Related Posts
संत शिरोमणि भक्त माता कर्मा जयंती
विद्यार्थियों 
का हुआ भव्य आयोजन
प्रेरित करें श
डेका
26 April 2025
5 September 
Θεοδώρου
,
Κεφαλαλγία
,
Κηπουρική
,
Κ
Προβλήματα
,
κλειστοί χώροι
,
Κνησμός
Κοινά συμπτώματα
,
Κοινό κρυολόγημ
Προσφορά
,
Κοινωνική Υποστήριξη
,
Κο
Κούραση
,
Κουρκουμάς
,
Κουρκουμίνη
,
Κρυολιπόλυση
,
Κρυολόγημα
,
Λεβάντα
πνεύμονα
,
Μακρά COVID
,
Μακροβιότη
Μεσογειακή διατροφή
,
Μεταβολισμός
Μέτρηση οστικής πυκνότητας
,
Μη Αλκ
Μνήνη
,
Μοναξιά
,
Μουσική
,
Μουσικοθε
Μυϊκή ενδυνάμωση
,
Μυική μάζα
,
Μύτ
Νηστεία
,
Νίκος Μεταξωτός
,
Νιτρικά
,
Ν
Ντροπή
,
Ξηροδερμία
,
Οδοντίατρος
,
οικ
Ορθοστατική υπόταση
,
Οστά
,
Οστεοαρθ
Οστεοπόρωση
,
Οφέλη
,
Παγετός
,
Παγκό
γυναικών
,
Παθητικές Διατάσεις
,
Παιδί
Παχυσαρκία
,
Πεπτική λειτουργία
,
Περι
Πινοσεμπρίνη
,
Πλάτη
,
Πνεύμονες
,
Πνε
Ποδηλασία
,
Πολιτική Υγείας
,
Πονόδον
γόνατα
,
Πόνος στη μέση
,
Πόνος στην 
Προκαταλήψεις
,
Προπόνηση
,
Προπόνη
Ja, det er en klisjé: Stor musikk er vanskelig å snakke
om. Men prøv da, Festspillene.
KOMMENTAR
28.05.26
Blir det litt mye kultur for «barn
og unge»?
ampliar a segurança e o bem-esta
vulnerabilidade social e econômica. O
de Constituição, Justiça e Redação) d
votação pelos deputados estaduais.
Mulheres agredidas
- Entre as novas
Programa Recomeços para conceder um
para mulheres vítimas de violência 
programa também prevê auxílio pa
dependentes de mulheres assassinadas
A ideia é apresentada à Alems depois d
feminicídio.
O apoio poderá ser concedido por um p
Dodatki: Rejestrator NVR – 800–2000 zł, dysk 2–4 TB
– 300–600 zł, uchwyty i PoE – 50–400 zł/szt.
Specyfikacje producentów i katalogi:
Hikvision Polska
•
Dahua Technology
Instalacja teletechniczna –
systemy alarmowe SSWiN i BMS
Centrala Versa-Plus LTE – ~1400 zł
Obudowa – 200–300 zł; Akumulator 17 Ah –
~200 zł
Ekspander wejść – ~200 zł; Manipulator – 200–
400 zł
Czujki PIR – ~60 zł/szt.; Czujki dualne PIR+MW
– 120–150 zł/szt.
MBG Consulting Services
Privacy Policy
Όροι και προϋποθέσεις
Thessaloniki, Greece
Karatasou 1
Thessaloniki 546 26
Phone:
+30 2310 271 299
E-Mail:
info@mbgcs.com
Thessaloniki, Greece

* **ASSIGNMENT**:
All lines that contain the word "para" must be copied from the records above.

* **RESPONSE**:
Programa Recomeços para conceder um
para mulheres vítimas de violência 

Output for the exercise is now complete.